Question

Solve for \(x\) a) \(\log _{4} x+\log _{2} x=6\) b) \(\log _{3} x-\log _{27} x=\frac{4}{3}\)

Short answer

a) \( x = 16 \). b) \( x = 9 \).

Step-by-step solution

Title - Rewrite using log properties (Part a)

Rewrite the given equation \( \log_{4} x + \log_{2} x = 6 \) using properties of logarithms. We know \( \log_b a + \log_b c = \log_b (ac) \) and \( \log_{4} x = \frac{\log_{2} x}{\log_{2} 4} = \frac{\log_{2} x}{2} \). This gives us \( \frac{\log_{2} x}{2} + \log_{2} x = 6 \).

Title - Combine and simplify logs (Part a)

Combine the logarithmic terms: \[ \frac{\log_{2} x}{2} + \log_{2} x = \frac{\log_{2} x}{2} + \frac{2 \log_{2} x}{2} = \frac{3 \log_{2} x}{2} \]. Thus, \[ \frac{3 \log_{2} x}{2} = 6 \].

Title - Solve for \( \log_{2} x \) (Part a)

Solve the equation: \[ \frac{3 \log_{2} x}{2} = 6 \Rightarrow 3 \log_{2} x = 12 \Rightarrow \log_{2} x = 4 \].

Title - Solve for \( x \) (Part a)

Convert the logarithmic equation to exponent form: \( \log_{2} x = 4 \Rightarrow x = 2^4 = 16 \). The solution for the first part is \( x = 16 \).

Title - Rewrite using log properties (Part b)

Rewrite the given equation \( \log_{3} x - \log_{27} x = \frac{4}{3} \). Using the change of base formula, \( \log_{27} x = \frac{\log_{3} x}{\log_{3} 27} = \frac{\log_{3} x}{3} \) (since \( \log_{3} 27 = 3 \)). This yields \( \log_{3} x - \frac{\log_{3} x}{3} = \frac{4}{3} \).

Title - Combine and simplify logs (Part b)

Combine the logarithmic terms: \[ \log_{3} x - \frac{\log_{3} x}{3} = \frac{3 \log_{3} x - \log_{3} x}{3} = \frac{2 \log_{3} x}{3} \]. Thus, \[ \frac{2 \log_{3} x}{3} = \frac{4}{3} \].

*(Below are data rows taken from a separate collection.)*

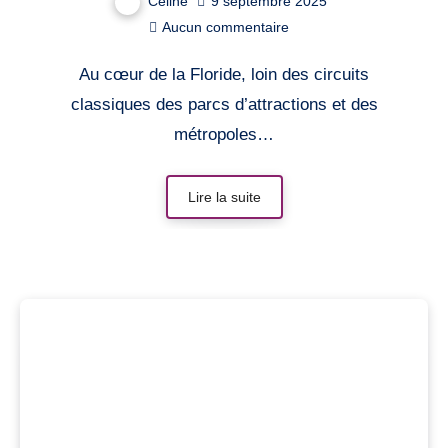
Celine
9 septembre 2025
Aucun commentaire
Au cœur de la Floride, loin des circuits
classiques des parcs d’attractions et des
métropoles…
Lire la suite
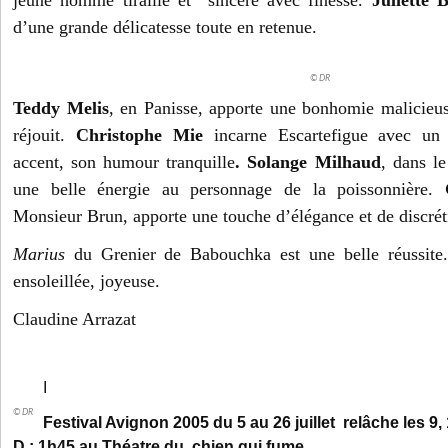
jeune homme tiraillé et sincère avec finesse.
Juliette 
d’une grande délicatesse toute en retenue.
© DR
Teddy Melis
, en Panisse, apporte une bonhomie malicieu
réjouit.
Christophe Mie
incarne Escartefigue avec un 
accent, son humour tranquille
. Solange Milhaud
, dans l
une belle énergie au personnage de la poissonnière.
Monsieur Brun, apporte une touche d’élégance et de discrét
Marius
du Grenier de Babouchka est une belle réussite
ensoleillée, joyeuse.
Claudine Arrazat
I
© DR
Festival Avignon 2005 du 5 au 26 juillet relâche les 9,
D : 1h45 au Théatre du chien qui fume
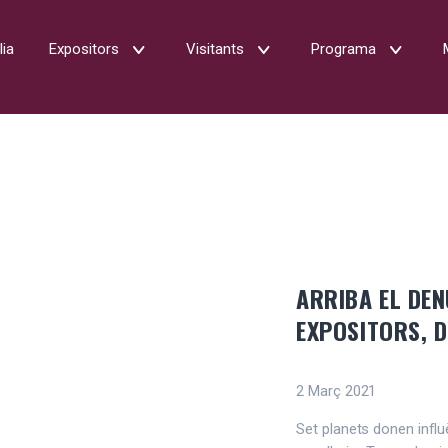
lia
Expositors
Visitants
Programa
ARRIBA EL DEN
EXPOSITORS, D
2 Març 2021
Set planets donen influ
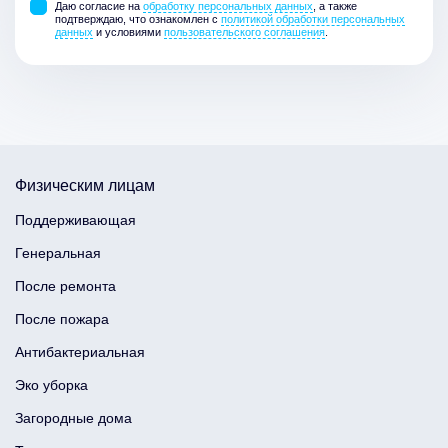
Даю согласие на
обработку персональных данных
, а также
подтверждаю, что ознакомлен с
политикой обработки персональных
данных
и условиями
пользовательского соглашения
.
Физическим лицам
Поддерживающая
Генеральная
После ремонта
После пожара
Антибактериальная
Эко уборка
Загородные дома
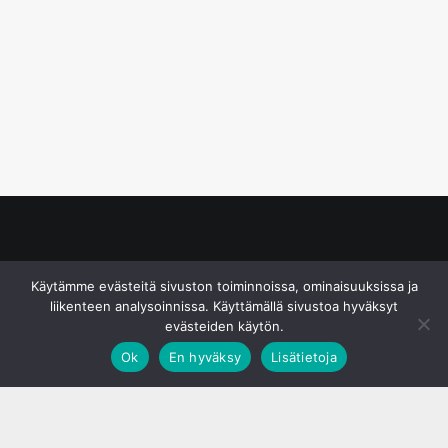
© S&J Media Oy
Käytämme evästeitä sivuston toiminnoissa, ominaisuuksissa ja
liikenteen analysoinnissa. Käyttämällä sivustoa hyväksyt
evästeiden käytön.
Ok
En hyväksy
Lisätietoja
;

Title - Solve for \( \log_{3} x \) (Part b)

Solve the equation: \[ \frac{2 \log_{3} x}{3} = \frac{4}{3} \Rightarrow 2 \log_{3} x = 4 \Rightarrow \log_{3} x = 2 \].

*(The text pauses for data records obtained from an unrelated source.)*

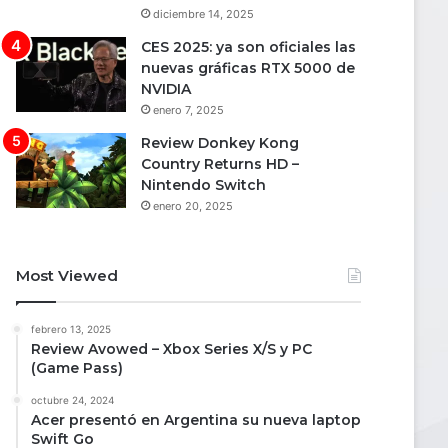
diciembre 14, 2025
CES 2025: ya son oficiales las
nuevas gráficas RTX 5000 de
NVIDIA
enero 7, 2025
Review Donkey Kong
Country Returns HD –
Nintendo Switch
enero 20, 2025
Most Viewed
febrero 13, 2025
Review Avowed – Xbox Series X/S y PC
(Game Pass)
octubre 24, 2024
Acer presentó en Argentina su nueva laptop
Swift Go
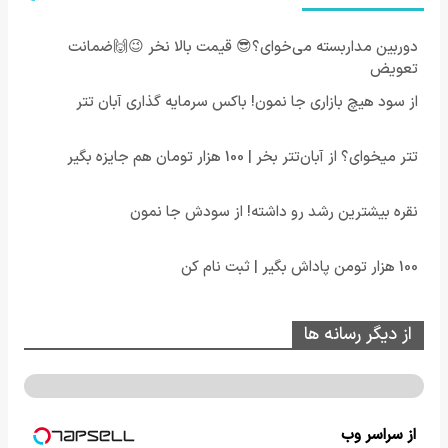
دوربین مداربسته می‌خوای؟😎 قیمت بالا نخر 😉🙌ضمانت
تعویض
از سود هیچ بازاری جا نمون! باکس سرمایه گذاری آبان تتر
تتر میخوای؟ از آبان‌تتر بخر | 100 هزار تومان هم جایزه بگیر
نقره بیشترین رشد رو داشته! از سودش جا نمون
100 هزار تومن پاداش بگیر | ثبت نام کن
از دیگر رسانه ها
از سراسر وب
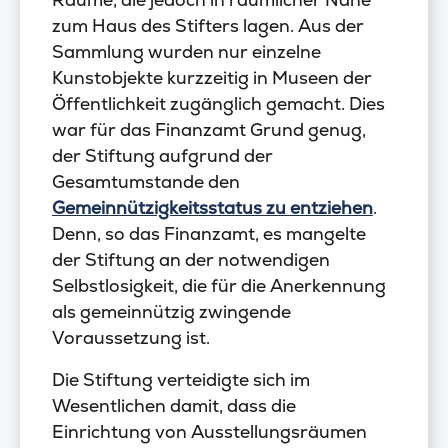
zum Haus des Stifters lagen. Aus der
Sammlung wurden nur einzelne
Kunstobjekte kurzzeitig in Museen der
Öffentlichkeit zugänglich gemacht. Dies
war für das Finanzamt Grund genug,
der Stiftung aufgrund der
Gesamtumstande den
Gemeinnützigkeitsstatus zu entziehen
.
Denn, so das Finanzamt, es mangelte
der Stiftung an der notwendigen
Selbstlosigkeit, die für die Anerkennung
als gemeinnützig zwingende
Voraussetzung ist.
Die Stiftung verteidigte sich im
Wesentlichen damit, dass die
Einrichtung von Ausstellungsräumen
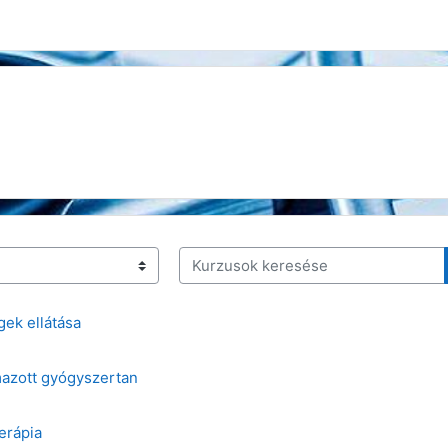
Kurzusok keresése
gek ellátása
azott gyógyszertan
terápia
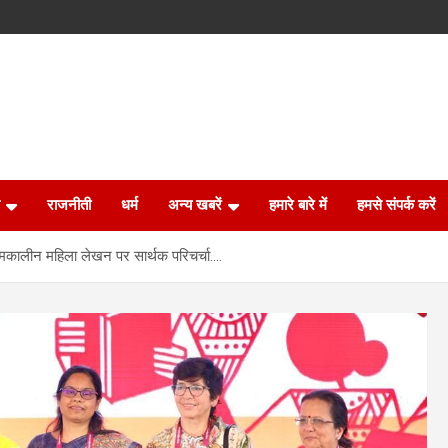
राजनीती
धर्म
अन्य खबरें
हमारे बारे में
हमसे संपर्क करें
समकालीन महिला लेखन पर सार्थक परिचर्चा….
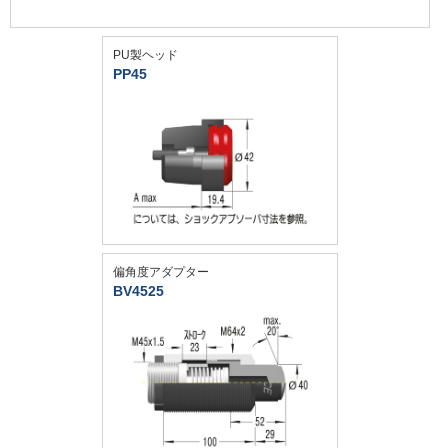
PU製ヘッド
PP45
偏角度アダプター
BV4525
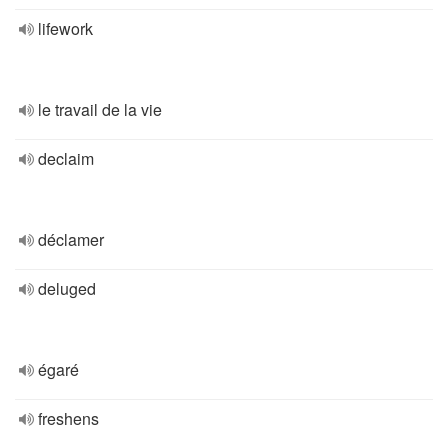
lifework
le travail de la vie
declaim
déclamer
deluged
égaré
freshens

Title - Solve for \( x \) (Part b)

Convert the logarithmic equation to exponent form: \( \log_{3} x = 2 \Rightarrow x = 3^2 = 9 \). The solution for the second part is \( x = 9 \).

Key concepts

Properties of Logarithms

Understanding the properties of logarithms can be immensely helpful when solving logarithmic equations. One key property is the *product rule*, which states that \(\begin{array}{c}\text{log}_b(a) + \text{log}_b(c) = \text{log}_b(ac) \end{array}\). This allows you to combine multiple logarithmic terms into one. Another important property is the *quotient rule*: \(\begin{array}{c}\text{log}_b(a) - \text{log}_b(c) = \text{log}_b\frac{a}{c} \end{array}\). Additionally, there's the *power rule*, which states that \(\begin{array}{c}\text{log}_b(a^c) = c\text{log}_b(a) \end{array}\). These properties are foundational tools for manipulating logarithmic expressions. For example, using these properties, you can simplify complex logarithmic equations and make them more manageable.

Logarithmic Identities

Logarithms have certain identities which are very useful when solving equations. One such identity is \(\begin{array}{c}\text{log}_b(b) = 1 \end{array}\), which helps in simplifying expressions when the base and the argument are the same. Another identity is \(\begin{array}{c}\text{log}_b(1) = 0 \end{array}\), useful for zeroing out terms. These identities often assist in reducing the calculation complexity and can instantly simplify parts of equations.

Exponentiation

Exponentiation is the inverse operation of taking logarithms. For example, if \(\begin{array}{c}\text{log}_b(x) = y \end{array}\) then \(\begin{array}{c}b^y = x \end{array}\). In the context of solving logarithmic equations, once you have isolated the logarithmic term, you can convert it back to an exponential form to solve for the unknown variable. This method is particularly helpful when you have a result such as \(\begin{array}{c}\text{log}_b(x) = y \end{array}\) and need to find \(\begin{array}{c}x \end{array}\).

Change of Base Formula

The change of base formula is an essential tool for dealing with logarithms that have bases other than 10 or *e*. The formula is expressed as \(\begin{array}{c}\text{log}_b(a) = \frac{\text{log}_c(a)}{\text{log}_c(b)} \end{array}\), where \(\begin{array}{c}c\) is a new base. This is particularly helpful when you need to compare or combine logarithms with different bases. For instance, when solving problems involving different bases, converting everything to a common base can simplify the equation significantly.